[Recorded data]

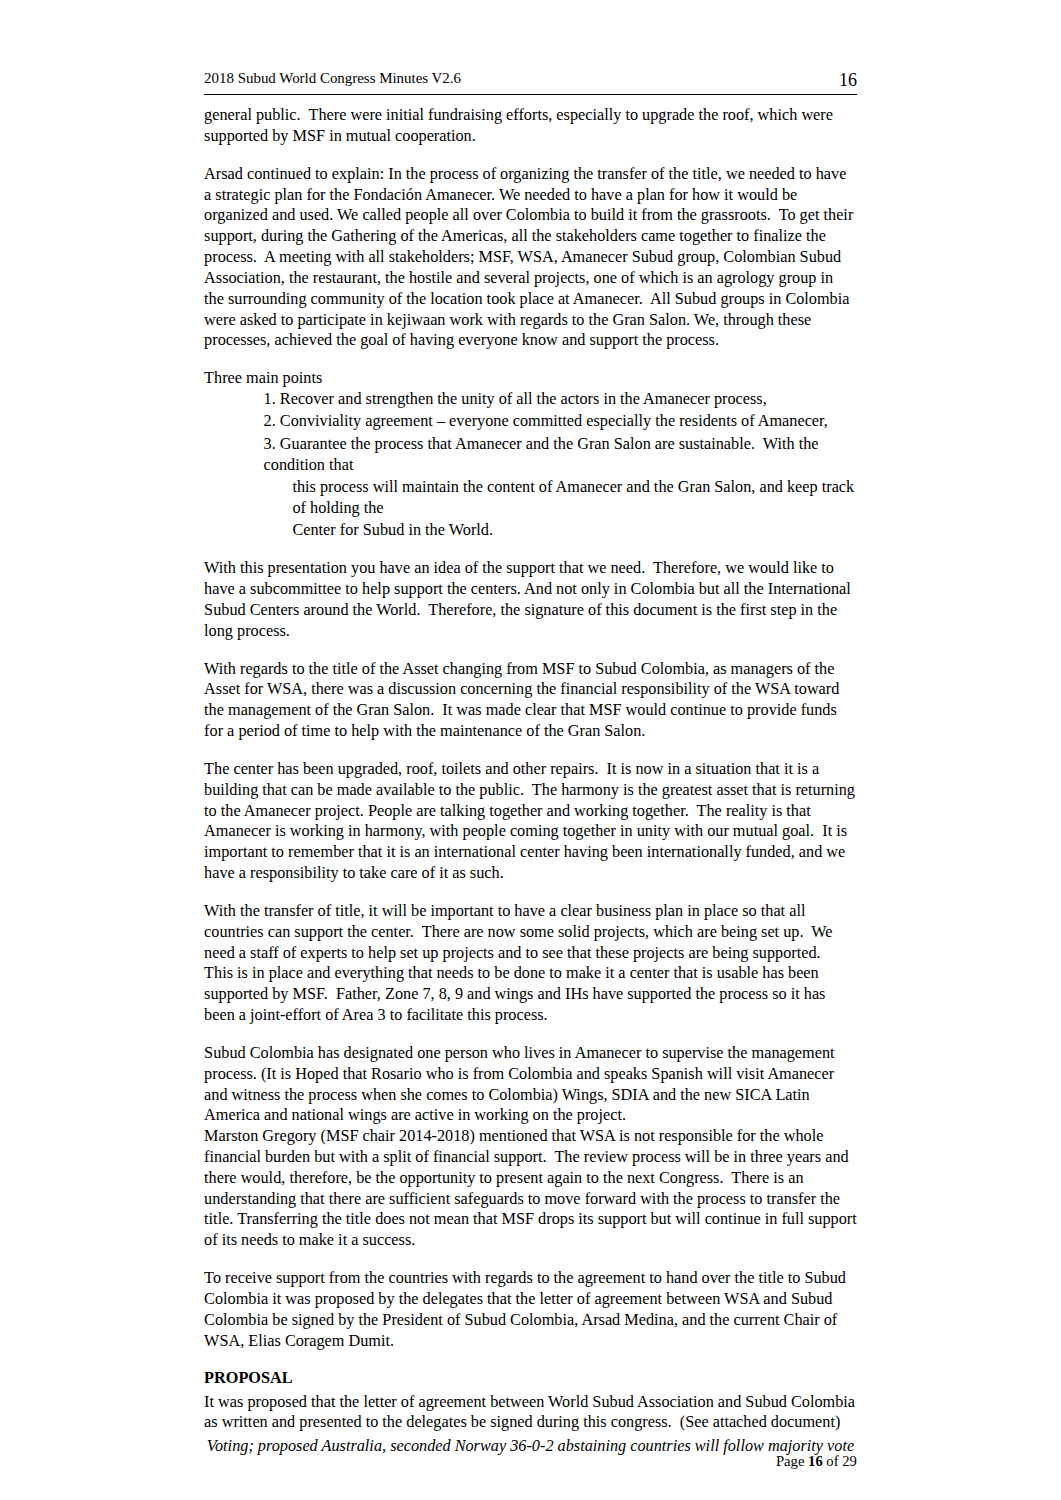2018 Subud World Congress Minutes V2.6
16
general public. There were initial fundraising efforts, especially to upgrade the roof, which were supported by MSF in mutual cooperation.
Arsad continued to explain: In the process of organizing the transfer of the title, we needed to have a strategic plan for the Fondación Amanecer. We needed to have a plan for how it would be organized and used. We called people all over Colombia to build it from the grassroots. To get their support, during the Gathering of the Americas, all the stakeholders came together to finalize the process. A meeting with all stakeholders; MSF, WSA, Amanecer Subud group, Colombian Subud Association, the restaurant, the hostile and several projects, one of which is an agrology group in the surrounding community of the location took place at Amanecer. All Subud groups in Colombia were asked to participate in kejiwaan work with regards to the Gran Salon. We, through these processes, achieved the goal of having everyone know and support the process.
Three main points
1. Recover and strengthen the unity of all the actors in the Amanecer process,
2. Conviviality agreement – everyone committed especially the residents of Amanecer,
3. Guarantee the process that Amanecer and the Gran Salon are sustainable. With the condition that
this process will maintain the content of Amanecer and the Gran Salon, and keep track of holding the
Center for Subud in the World.
With this presentation you have an idea of the support that we need. Therefore, we would like to have a subcommittee to help support the centers. And not only in Colombia but all the International Subud Centers around the World. Therefore, the signature of this document is the first step in the long process.
With regards to the title of the Asset changing from MSF to Subud Colombia, as managers of the Asset for WSA, there was a discussion concerning the financial responsibility of the WSA toward the management of the Gran Salon. It was made clear that MSF would continue to provide funds for a period of time to help with the maintenance of the Gran Salon.
The center has been upgraded, roof, toilets and other repairs. It is now in a situation that it is a building that can be made available to the public. The harmony is the greatest asset that is returning to the Amanecer project. People are talking together and working together. The reality is that Amanecer is working in harmony, with people coming together in unity with our mutual goal. It is important to remember that it is an international center having been internationally funded, and we have a responsibility to take care of it as such.
With the transfer of title, it will be important to have a clear business plan in place so that all countries can support the center. There are now some solid projects, which are being set up. We need a staff of experts to help set up projects and to see that these projects are being supported. This is in place and everything that needs to be done to make it a center that is usable has been supported by MSF. Father, Zone 7, 8, 9 and wings and IHs have supported the process so it has been a joint-effort of Area 3 to facilitate this process.
Subud Colombia has designated one person who lives in Amanecer to supervise the management process. (It is Hoped that Rosario who is from Colombia and speaks Spanish will visit Amanecer and witness the process when she comes to Colombia) Wings, SDIA and the new SICA Latin America and national wings are active in working on the project.
Marston Gregory (MSF chair 2014-2018) mentioned that WSA is not responsible for the whole financial burden but with a split of financial support. The review process will be in three years and there would, therefore, be the opportunity to present again to the next Congress. There is an understanding that there are sufficient safeguards to move forward with the process to transfer the title. Transferring the title does not mean that MSF drops its support but will continue in full support of its needs to make it a success.
To receive support from the countries with regards to the agreement to hand over the title to Subud Colombia it was proposed by the delegates that the letter of agreement between WSA and Subud Colombia be signed by the President of Subud Colombia, Arsad Medina, and the current Chair of WSA, Elias Coragem Dumit.
PROPOSAL
It was proposed that the letter of agreement between World Subud Association and Subud Colombia as written and presented to the delegates be signed during this congress. (See attached document)
Voting; proposed Australia, seconded Norway 36-0-2 abstaining countries will follow majority vote
Page 16 of 29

How to complete this task
The data is to be restated word for word, with any pictures set aside.

The completed task
2018 Subud World Congress Minutes V2.6
16
general public. There were initial fundraising efforts, especially to upgrade the roof, which were supported by MSF in mutual cooperation.
Arsad continued to explain: In the process of organizing the transfer of the title, we needed to have a strategic plan for the Fondación Amanecer. We needed to have a plan for how it would be organized and used. We called people all over Colombia to build it from the grassroots. To get their support, during the Gathering of the Americas, all the stakeholders came together to finalize the process. A meeting with all stakeholders; MSF, WSA, Amanecer Subud group, Colombian Subud Association, the restaurant, the hostile and several projects, one of which is an agrology group in the surrounding community of the location took place at Amanecer. All Subud groups in Colombia were asked to participate in kejiwaan work with regards to the Gran Salon. We, through these processes, achieved the goal of having everyone know and support the process.
Three main points
1. Recover and strengthen the unity of all the actors in the Amanecer process,
2. Conviviality agreement – everyone committed especially the residents of Amanecer,
3. Guarantee the process that Amanecer and the Gran Salon are sustainable. With the condition that
this process will maintain the content of Amanecer and the Gran Salon, and keep track of holding the
Center for Subud in the World.
With this presentation you have an idea of the support that we need. Therefore, we would like to have a subcommittee to help support the centers. And not only in Colombia but all the International Subud Centers around the World. Therefore, the signature of this document is the first step in the long process.
With regards to the title of the Asset changing from MSF to Subud Colombia, as managers of the Asset for WSA, there was a discussion concerning the financial responsibility of the WSA toward the management of the Gran Salon. It was made clear that MSF would continue to provide funds for a period of time to help with the maintenance of the Gran Salon.
The center has been upgraded, roof, toilets and other repairs. It is now in a situation that it is a building that can be made available to the public. The harmony is the greatest asset that is returning to the Amanecer project. People are talking together and working together. The reality is that Amanecer is working in harmony, with people coming together in unity with our mutual goal. It is important to remember that it is an international center having been internationally funded, and we have a responsibility to take care of it as such.
With the transfer of title, it will be important to have a clear business plan in place so that all countries can support the center. There are now some solid projects, which are being set up. We need a staff of experts to help set up projects and to see that these projects are being supported. This is in place and everything that needs to be done to make it a center that is usable has been supported by MSF. Father, Zone 7, 8, 9 and wings and IHs have supported the process so it has been a joint-effort of Area 3 to facilitate this process.
Subud Colombia has designated one person who lives in Amanecer to supervise the management process. (It is Hoped that Rosario who is from Colombia and speaks Spanish will visit Amanecer and witness the process when she comes to Colombia) Wings, SDIA and the new SICA Latin America and national wings are active in working on the project.
Marston Gregory (MSF chair 2014-2018) mentioned that WSA is not responsible for the whole financial burden but with a split of financial support. The review process will be in three years and there would, therefore, be the opportunity to present again to the next Congress. There is an understanding that there are sufficient safeguards to move forward with the process to transfer the title. Transferring the title does not mean that MSF drops its support but will continue in full support of its needs to make it a success.
To receive support from the countries with regards to the agreement to hand over the title to Subud Colombia it was proposed by the delegates that the letter of agreement between WSA and Subud Colombia be signed by the President of Subud Colombia, Arsad Medina, and the current Chair of WSA, Elias Coragem Dumit.
PROPOSAL
It was proposed that the letter of agreement between World Subud Association and Subud Colombia as written and presented to the delegates be signed during this congress. (See attached document)
Voting; proposed Australia, seconded Norway 36-0-2 abstaining countries will follow majority vote
Page 16 of 29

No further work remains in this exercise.